## [AVAILABLE RECORDS]
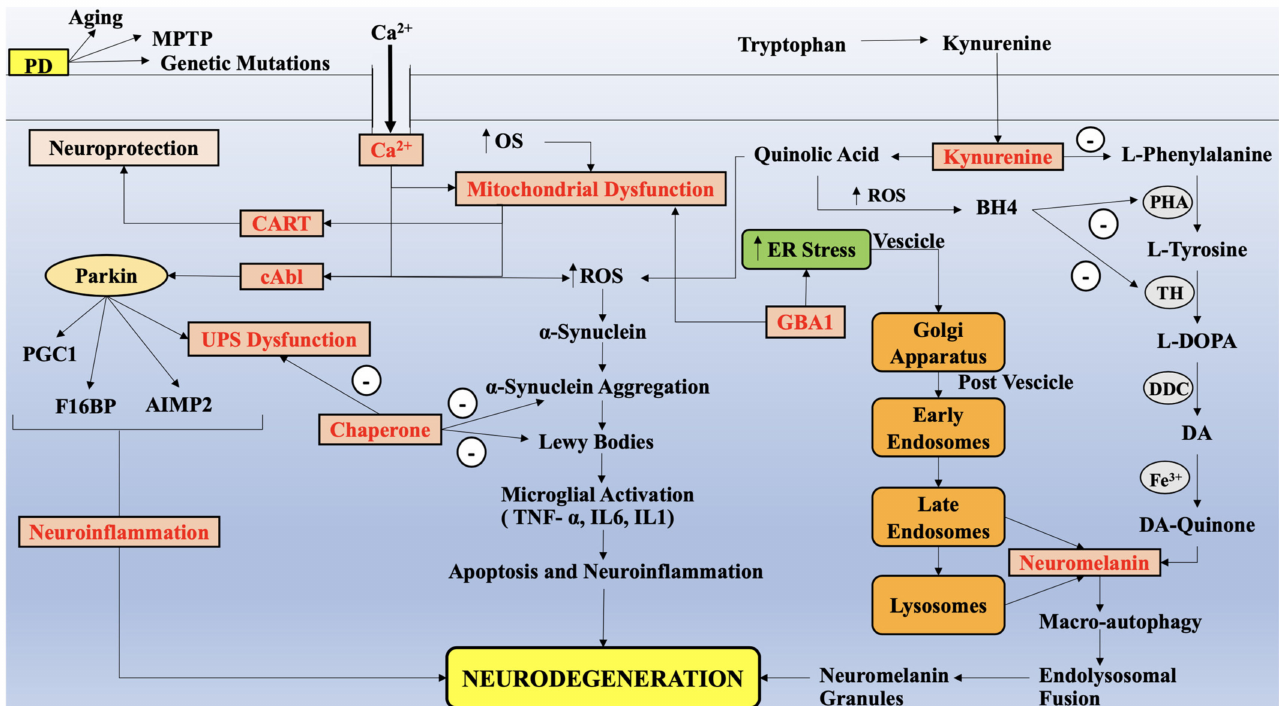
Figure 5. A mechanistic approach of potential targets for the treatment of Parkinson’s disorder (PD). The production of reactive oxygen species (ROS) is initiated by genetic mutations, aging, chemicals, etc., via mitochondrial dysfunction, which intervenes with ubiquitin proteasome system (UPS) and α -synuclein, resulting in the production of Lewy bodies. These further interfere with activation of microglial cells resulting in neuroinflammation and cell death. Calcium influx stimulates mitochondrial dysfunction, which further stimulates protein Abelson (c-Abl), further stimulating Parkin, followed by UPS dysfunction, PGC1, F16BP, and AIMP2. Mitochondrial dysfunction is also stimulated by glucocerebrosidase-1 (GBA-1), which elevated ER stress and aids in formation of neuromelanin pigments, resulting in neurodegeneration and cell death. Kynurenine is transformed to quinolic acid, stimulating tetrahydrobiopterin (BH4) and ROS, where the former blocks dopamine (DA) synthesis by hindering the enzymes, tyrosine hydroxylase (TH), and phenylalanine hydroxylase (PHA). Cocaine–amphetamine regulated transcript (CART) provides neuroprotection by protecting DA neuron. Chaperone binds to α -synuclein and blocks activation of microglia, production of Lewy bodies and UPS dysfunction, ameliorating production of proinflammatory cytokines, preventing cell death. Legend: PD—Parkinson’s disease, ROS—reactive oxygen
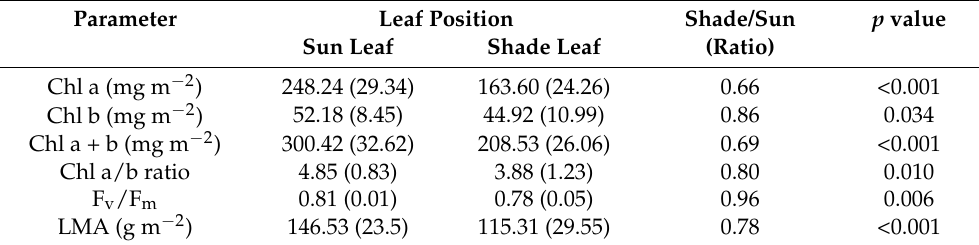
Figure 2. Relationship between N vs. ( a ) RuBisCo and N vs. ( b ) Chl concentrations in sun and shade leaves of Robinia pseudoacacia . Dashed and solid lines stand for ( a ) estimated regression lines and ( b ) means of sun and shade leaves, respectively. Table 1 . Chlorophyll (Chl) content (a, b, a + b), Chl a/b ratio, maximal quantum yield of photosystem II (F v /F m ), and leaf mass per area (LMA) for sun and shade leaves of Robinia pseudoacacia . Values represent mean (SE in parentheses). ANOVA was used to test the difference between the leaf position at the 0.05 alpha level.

--

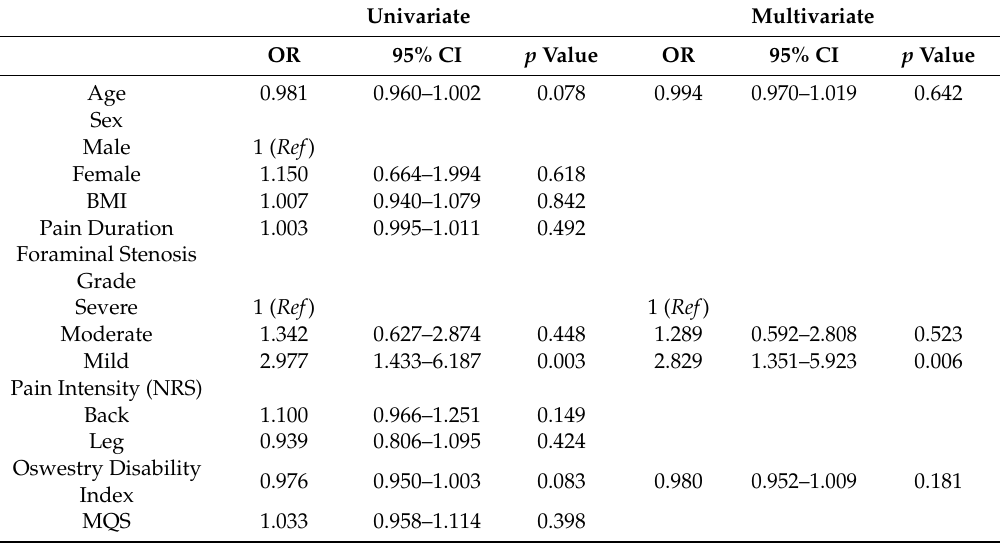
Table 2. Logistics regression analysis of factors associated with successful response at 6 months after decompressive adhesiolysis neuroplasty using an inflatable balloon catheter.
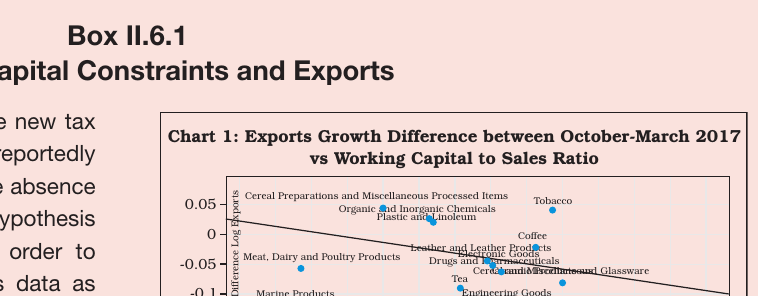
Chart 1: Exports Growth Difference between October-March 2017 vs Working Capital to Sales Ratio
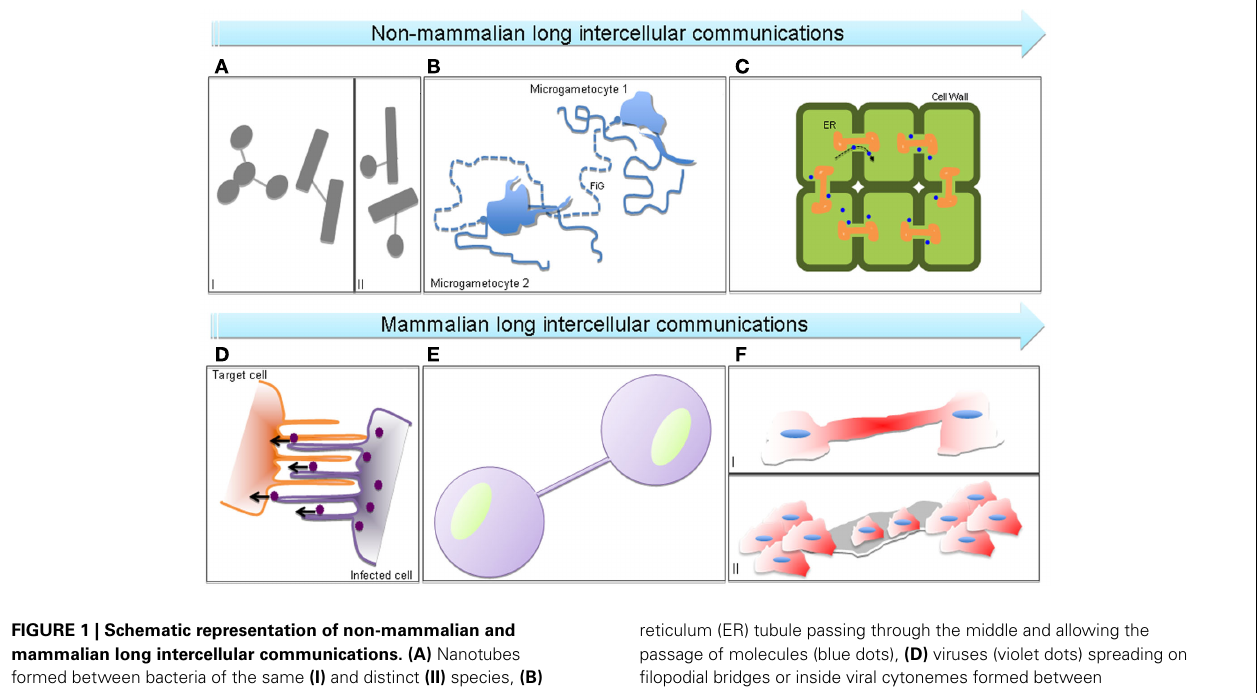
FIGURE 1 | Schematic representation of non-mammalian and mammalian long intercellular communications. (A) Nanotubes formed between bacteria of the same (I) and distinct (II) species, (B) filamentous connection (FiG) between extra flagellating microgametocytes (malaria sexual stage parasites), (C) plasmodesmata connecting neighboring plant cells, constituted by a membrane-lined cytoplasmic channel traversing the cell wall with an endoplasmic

...

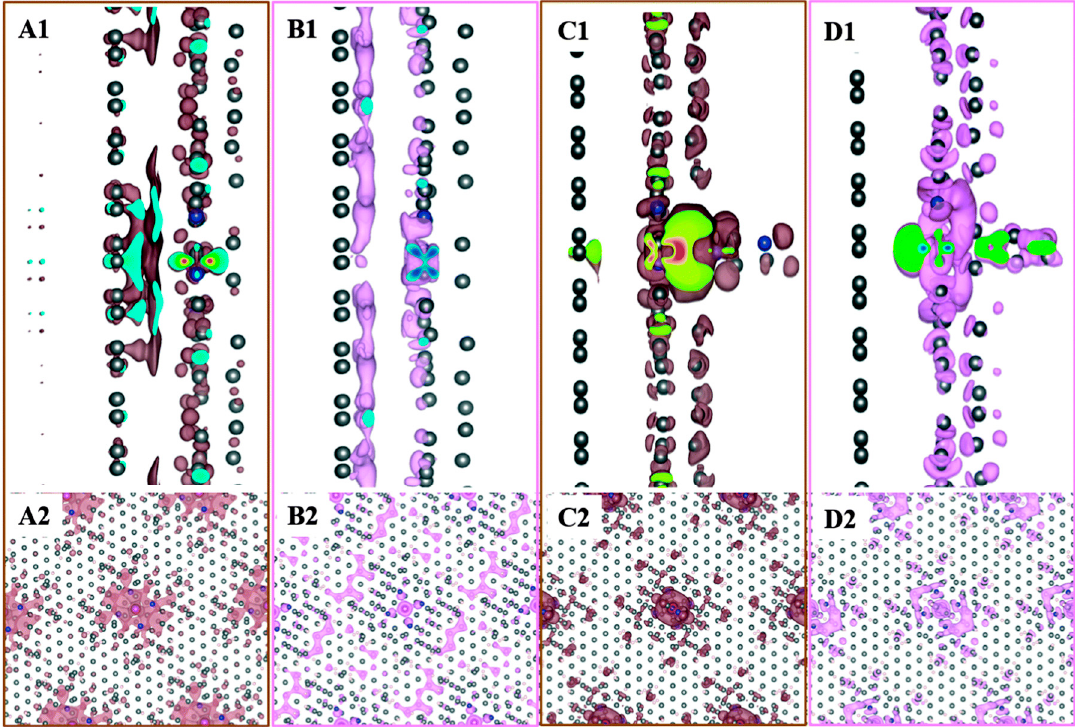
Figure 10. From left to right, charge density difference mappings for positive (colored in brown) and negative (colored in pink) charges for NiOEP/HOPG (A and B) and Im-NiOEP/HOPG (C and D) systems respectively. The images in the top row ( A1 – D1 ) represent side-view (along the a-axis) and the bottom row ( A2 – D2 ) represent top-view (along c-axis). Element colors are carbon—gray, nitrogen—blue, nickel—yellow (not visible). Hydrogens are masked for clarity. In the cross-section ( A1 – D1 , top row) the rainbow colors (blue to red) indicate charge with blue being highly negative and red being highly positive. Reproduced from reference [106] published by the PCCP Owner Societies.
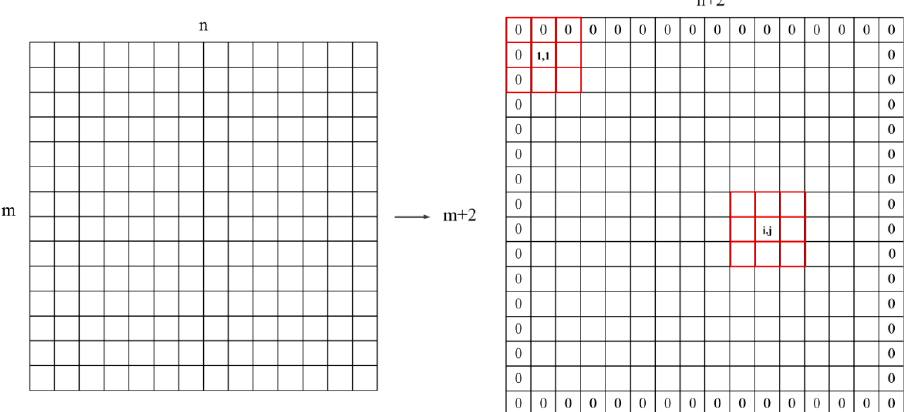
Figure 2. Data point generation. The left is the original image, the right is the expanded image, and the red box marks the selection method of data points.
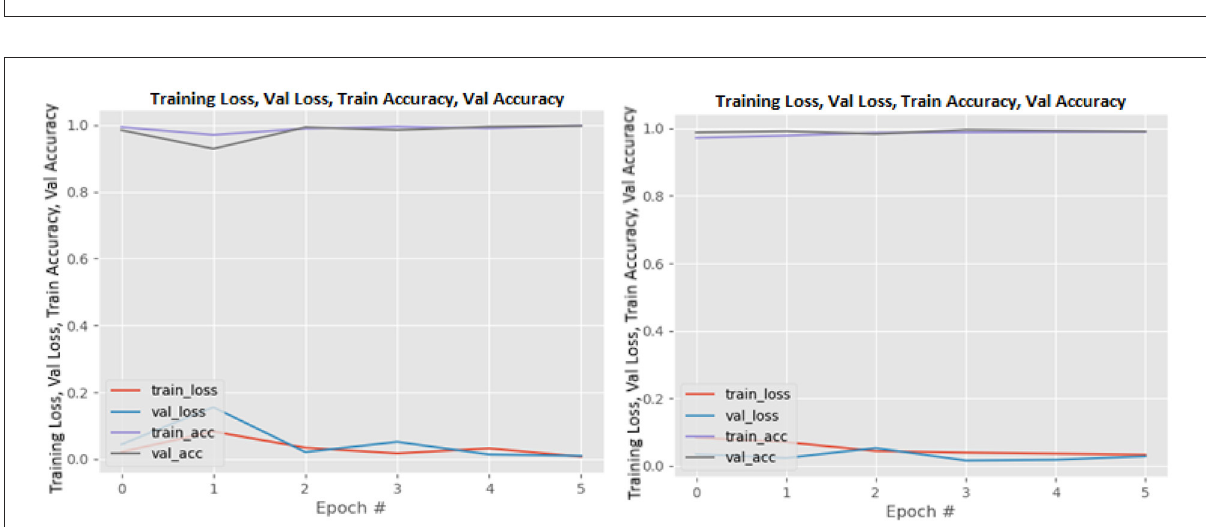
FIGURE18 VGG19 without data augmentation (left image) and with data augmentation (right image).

## [WHAT TO WORK ON]
Lines in the records above that carry the word "data" are to be located and copied.

## [WRITTEN RESPONSE]
Figure 2. Data point generation. The left is the original image, the right is the expanded image, and the red box marks the selection method of data points.
FIGURE18 VGG19 without data augmentation (left image) and with data augmentation (right image).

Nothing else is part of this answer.